So now we’re at the stage where many of our clients have to deal with their wheels. If you own your car outright, or even better have no car (better for the environment), then read no further. This is only for clients who are still financing their vehicles whether owned or leased. Just read the section below for your situation; owned or leased. We’ve had a discussion pertinent to your case during our appointments on this, but this is a review. You signed a “Statement of Intentions” already about your decision on your vehicle(s), but as the title of the document suggests, it is your intentions, not your commitment, and you can change your mind any time in the next few weeks.
OWNED CARS STILL UNDER A FINANCE CONTRACT
REAFFIRMATION: If you own your car (it isn’t leased), and you want to keep your current financing, then it’s usually best to reaffirm the loan. This means you agree to continue to have personal liability for the loan despite the bankruptcy discharge order that would otherwise automatically wipe out the personal liability on the loan. Even if that were to happen, the vehicle financing company still has a lien on the vehicle via your pink slip and can repossess it if you don’t make payments. Some companies, such as Ford Motor Credit and Chrysler Credit deem it a technical default if you don’t reaffirm, and even if you’re current on the loan (made all payments) and repossess the car if you don’t file a reaffirmation.
So we usually reaffirm the car if it’s not too “underwater” or upside down in terms of the value of the car being too little compared to the loan. It makes no sense to reaffirm a $20,000 loan on a $5,000 car. Other options described below would be better. However, most cars are a little underwater and reaffirmation is just fine in that circumstance.
Reaffirmation lets you get credit on the credit reporting agencies such as Experian, Transunion and Equifax, so that’s a positive in rebuilding credit, and, as stated above it avoids the technical default. The downside is that if you fall behind on payments they can repossess your car, then auction it and hold you personally liable for the difference between the sales price and the loan amount and sale costs.
So if you financing is at a good interest rate, and you’re not seriously underwater, then reaffirmation is what we normally do. That means the lender sends us a “Reaffirmation Agreement” which we review and sign, and then we get your signature, return it to the lender who files it with the Court. It’s important you sign this and return it promptly since there’s so much that has to be done before it’s final and it has to be done while the case is still open.

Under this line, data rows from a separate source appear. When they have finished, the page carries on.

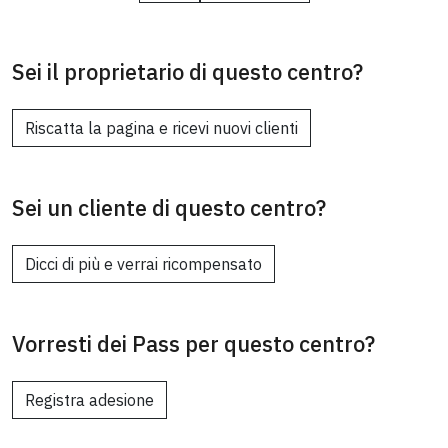
Sei il proprietario di questo centro?
Riscatta la pagina e ricevi nuovi clienti
Sei un cliente di questo centro?
Dicci di più e verrai ricompensato
Vorresti dei Pass per questo centro?
Registra adesione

REDEMPTION: If your car is way underwater, you can force the lender to let you keep the car and only pay the fair market value of the car in cash instead of the full loan amount. Most people use a lender such as 722 Redemption for this option, as they don’t have the cash, but if you have a rich uncle to help that makes it more attractive, because the interest rate is usually steep.

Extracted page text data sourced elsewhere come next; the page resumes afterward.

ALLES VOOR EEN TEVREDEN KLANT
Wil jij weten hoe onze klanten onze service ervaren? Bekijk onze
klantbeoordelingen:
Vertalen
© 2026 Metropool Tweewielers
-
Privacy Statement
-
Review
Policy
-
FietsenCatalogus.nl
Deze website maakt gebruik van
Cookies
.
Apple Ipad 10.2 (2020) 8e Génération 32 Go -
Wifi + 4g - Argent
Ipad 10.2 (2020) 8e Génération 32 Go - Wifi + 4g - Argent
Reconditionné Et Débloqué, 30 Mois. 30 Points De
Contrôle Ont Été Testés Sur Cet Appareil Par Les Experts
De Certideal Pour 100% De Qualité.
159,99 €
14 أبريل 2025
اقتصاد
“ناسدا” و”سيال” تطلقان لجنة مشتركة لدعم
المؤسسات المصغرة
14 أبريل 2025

So in the same example, if the car is worth $5,000 and the loan is $20,000, you can give the lender $5,000 and the old loan is discharged for the $15,000 difference just like credit cards are discharged. If the lender doesn’t agree though, the judge will have to get involved in a Motion to Redeem, which is a cost 722 Redemption finances. We help you do the math to figure out if it’s a good deal for you.
SURRENDER: This means giving the car back to the lender. The loan is then discharged as the lender has the collateral back. But unless you’re going to take the bus or Uber everywhere, you will need another car. Some people just buy a cheap beater, like an old Honda Civic with over 100,000 miles that will still be reliable enough.
If you have leased a car you only have two options:
SURRENDER: This means giving the car back to the owner/lessor. The remaining payments and any over mileage charges will also be discharged as the lessor has the property back and you’ll have no further obligations. You may consider this if you can borrow someone else’s car or your employer has given you a company car, as examples.
ASSUME THE LEASE: This means you keep the lease as if you had never filed bankruptcy on it. You sign a document and so do we, and then give it to the leasing company who files it with the Court. You will owe all lease payments, over mileage charges if any, etc. The bankruptcy just doesn’t affect it at all if you agree to this route.
For those who want to get another vehicle financing and finding the replacement vehicle can be done. We use www.replacevehicle.com which is an option just 3 days after you file bankruptcy. The interest rate isn’t as bad as the redemption, and you get a wide variety of cars to choose from. Many clients have been very satisfied with this option, although not every client qualifies for financing.
We’re here to support you whatever vehicle option you choose if your vehicle is financed or leased or even if you don’t have a vehicle but need one.